Community Articles

Find and share helpful community-sourced technical articles.
Announcements
Celebrating as our community reaches 100,000 members! Thank you!
avatar
Super Guru

Sizing

There's no simple rule of thumb for this, it's as much an art as it is a science, as it depends on the workloads and how chatty they are with your current ZKs.

One way to look at this is:

  • If you have 3 ZKs you can afford to lose one, if you have 5 you can afford to lose two.
  • If your IT is aggressively applying security patches and other upgrades, like firmware, kernel, Java, other packages used by Hadoop tools, and taking nodes down to do the job, then during those upgrades with 3 ZKs, you ZK runs with only two nodes, and if you are unlucky and one of them goes down, then your whole cluster will go down. So, in this case 5 are better.

Warning: the more ZK nodes you have, the slower the ZK becomes for writes.

Placement

Zookeeper is a master node, as such it can be collocated with other master services. Ideally, you would not want to collocate it with an HA service. It is quite light on memory and CPU requirements, but since is disk intensive, don't collocate it with disk-intensive services like Kafka or HDFS.

Storage Requirements

In general, Zookeeper doesn't actually require huge drives because it will only store metadata information for many services, It is common to use 100G to 250G for zookeeper data directory and logs which is fine of many cluster deployments. Moreover, it is recommended to set configuration for automatic purging policy of snapshots and logs directories so that it doesn't end up by filling all the local storage.

Dedicated or Shared?

At Yahoo!, ZooKeeper is usually deployed on DEDICATED RHEL boxes, with dual-core processors, 2GB of RAM, and 80GB IDE hard drives.

For your Kafka/Storm cluster, you could consider deploying ZK on DEDICATED physical hardware (not virtual). The driving force for physical hardware or at least for the dedicated disk is the transaction log and the high throughput nature of Kafka and Storm.

Since Kafka is usually used with Storm, have a separate Zookeeper cluster for Kafka and Storm. Kafka and Storm are sharing then, please make sure that you don’t put the Zookeeper cluster on the Kafka nodes. Put the Zookeeper on the Storm nodes.

Caution

  1. Rather than going to larger clusters of ZKs, it is better to split out certain services to their own ZKs when they're putting more pressure on an otherwise fairly quiet ZK cluster. It is a good thing to have separate set of ZK for each cluster, one quorum for Kafka, one quorum for Storm, one quorum for the rest (YARN, HBase, Hive, HDFS), possibly separate zookeepers for HBase. Challenge is that more hardware is needed and more administration, but it pays off.

* _Stated problem 1_
Decide whether each statement agrees with the ZooKeeper article: (a) adding ZK nodes slows down writes; (b) when Kafka and Storm share a Zookeeper cluster, it should be placed on the Kafka nodes; (c) Zookeeper is described as heavy on memory and CPU. Answer yes or no for each and quote the deciding words.
* _Stated problem 2_
Quote the ZooKeeper article from "In general, Zookeeper" to "of Kafka and Storm.".
None of the items that come next is needed.

Records from a data collection
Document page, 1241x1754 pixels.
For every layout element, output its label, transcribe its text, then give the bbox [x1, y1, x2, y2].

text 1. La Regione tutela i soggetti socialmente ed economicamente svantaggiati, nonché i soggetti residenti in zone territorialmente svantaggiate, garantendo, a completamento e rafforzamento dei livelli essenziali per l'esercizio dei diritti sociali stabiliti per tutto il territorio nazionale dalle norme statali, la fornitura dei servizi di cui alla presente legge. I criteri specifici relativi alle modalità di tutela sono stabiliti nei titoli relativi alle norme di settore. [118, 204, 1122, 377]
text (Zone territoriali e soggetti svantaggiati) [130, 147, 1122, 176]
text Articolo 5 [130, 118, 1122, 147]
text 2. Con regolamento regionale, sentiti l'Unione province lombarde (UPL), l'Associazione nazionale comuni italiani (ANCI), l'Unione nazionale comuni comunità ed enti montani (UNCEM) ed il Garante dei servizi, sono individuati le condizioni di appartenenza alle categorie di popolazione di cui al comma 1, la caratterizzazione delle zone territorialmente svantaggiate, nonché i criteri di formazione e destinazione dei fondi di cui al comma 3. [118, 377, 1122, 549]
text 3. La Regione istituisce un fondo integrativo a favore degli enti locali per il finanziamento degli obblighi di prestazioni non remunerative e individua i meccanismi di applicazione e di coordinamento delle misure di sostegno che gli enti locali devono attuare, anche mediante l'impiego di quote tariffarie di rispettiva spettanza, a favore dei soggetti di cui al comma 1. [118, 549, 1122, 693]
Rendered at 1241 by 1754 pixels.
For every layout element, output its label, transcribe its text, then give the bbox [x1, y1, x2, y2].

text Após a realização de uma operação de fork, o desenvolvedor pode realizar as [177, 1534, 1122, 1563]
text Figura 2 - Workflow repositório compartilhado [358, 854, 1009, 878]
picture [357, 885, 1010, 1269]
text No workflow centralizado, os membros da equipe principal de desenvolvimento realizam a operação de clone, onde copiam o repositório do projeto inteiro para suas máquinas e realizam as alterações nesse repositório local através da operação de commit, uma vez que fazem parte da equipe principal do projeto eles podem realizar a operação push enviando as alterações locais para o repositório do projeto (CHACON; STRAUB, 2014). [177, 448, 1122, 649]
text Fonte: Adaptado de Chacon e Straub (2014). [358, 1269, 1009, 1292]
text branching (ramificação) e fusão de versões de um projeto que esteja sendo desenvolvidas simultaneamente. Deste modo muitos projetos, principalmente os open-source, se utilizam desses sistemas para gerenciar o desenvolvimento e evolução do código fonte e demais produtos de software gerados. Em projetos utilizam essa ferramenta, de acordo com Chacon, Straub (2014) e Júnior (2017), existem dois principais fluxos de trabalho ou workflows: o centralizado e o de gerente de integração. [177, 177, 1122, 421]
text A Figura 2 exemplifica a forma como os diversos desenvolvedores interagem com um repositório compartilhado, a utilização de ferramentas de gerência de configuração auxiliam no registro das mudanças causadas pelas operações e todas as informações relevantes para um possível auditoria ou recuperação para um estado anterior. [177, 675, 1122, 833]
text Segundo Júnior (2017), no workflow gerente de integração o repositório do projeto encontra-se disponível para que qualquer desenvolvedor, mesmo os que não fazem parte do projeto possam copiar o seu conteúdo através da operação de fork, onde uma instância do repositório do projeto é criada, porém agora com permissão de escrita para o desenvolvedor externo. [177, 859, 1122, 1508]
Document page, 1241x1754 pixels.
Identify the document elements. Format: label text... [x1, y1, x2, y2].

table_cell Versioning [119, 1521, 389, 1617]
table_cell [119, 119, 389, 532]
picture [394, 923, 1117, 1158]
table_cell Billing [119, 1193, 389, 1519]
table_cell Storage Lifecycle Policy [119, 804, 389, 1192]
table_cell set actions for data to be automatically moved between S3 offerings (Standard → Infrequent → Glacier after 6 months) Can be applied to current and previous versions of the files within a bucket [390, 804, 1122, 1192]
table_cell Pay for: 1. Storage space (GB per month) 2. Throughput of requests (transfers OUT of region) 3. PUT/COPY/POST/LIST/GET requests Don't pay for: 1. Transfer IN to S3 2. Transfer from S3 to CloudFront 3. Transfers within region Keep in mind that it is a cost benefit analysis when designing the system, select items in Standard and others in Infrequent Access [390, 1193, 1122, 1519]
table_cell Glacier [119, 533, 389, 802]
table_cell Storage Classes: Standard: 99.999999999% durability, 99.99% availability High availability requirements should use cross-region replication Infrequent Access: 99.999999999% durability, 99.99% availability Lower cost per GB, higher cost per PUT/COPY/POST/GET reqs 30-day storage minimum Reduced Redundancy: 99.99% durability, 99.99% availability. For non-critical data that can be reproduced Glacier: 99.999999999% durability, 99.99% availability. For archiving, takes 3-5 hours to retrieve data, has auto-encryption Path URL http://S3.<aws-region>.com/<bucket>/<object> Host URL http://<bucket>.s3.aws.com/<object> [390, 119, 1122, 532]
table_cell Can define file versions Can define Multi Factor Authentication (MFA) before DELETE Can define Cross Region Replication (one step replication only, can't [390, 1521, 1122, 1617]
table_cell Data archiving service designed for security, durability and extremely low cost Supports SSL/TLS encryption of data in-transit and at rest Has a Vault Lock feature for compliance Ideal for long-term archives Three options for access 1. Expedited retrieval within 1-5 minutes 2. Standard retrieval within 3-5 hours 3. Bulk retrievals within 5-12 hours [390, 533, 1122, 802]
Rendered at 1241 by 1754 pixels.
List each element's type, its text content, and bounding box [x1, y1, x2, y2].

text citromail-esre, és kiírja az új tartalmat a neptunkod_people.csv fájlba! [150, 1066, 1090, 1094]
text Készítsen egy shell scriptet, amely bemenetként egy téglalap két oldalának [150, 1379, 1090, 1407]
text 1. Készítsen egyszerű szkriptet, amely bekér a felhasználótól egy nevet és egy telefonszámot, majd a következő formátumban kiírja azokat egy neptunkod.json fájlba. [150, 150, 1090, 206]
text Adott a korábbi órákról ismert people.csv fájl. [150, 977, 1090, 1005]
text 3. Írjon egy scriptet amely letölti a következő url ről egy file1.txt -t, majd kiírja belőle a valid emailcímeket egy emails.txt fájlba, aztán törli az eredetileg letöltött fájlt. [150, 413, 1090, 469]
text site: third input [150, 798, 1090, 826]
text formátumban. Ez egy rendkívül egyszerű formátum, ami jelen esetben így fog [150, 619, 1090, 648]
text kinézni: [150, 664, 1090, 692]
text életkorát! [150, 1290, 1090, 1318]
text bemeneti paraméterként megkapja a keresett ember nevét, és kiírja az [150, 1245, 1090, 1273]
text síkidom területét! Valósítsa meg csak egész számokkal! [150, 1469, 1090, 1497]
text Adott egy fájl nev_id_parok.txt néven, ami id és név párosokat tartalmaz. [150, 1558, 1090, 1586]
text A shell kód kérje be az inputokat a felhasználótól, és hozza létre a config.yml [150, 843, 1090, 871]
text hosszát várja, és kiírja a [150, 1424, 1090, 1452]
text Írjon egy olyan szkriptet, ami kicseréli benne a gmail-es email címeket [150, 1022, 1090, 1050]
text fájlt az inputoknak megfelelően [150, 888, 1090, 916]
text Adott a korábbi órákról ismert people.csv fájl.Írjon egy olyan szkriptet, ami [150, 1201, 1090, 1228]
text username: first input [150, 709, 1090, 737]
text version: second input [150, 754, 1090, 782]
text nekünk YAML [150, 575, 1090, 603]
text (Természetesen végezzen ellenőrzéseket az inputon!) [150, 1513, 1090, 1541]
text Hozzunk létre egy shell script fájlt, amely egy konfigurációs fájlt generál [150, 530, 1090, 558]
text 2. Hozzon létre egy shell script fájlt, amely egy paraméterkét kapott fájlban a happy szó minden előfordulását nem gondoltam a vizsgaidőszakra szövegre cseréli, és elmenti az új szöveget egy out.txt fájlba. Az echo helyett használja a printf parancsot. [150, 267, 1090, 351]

* _Output 1_
(a) Yes: "the more ZK nodes you have, the slower the ZK becomes for writes."
(b) No: "Put the Zookeeper on the Storm nodes."
(c) No: "It is quite light on memory and CPU requirements"

* _Output 2_
In general, Zookeeper doesn't actually require huge drives because it will only store metadata information for many services, It is common to use 100G to 250G for zookeeper data directory and logs which is fine of many cluster deployments. Moreover, it is recommended to set configuration for automatic purging policy of snapshots and logs directories so that it doesn't end up by filling all the local storage.

Dedicated or Shared?

At Yahoo!, ZooKeeper is usually deployed on DEDICATED RHEL boxes, with dual-core processors, 2GB of RAM, and 80GB IDE hard drives.

For your Kafka/Storm cluster, you could consider deploying ZK on DEDICATED physical hardware (not virtual). The driving force for physical hardware or at least for the dedicated disk is the transaction log and the high throughput nature of Kafka and Storm.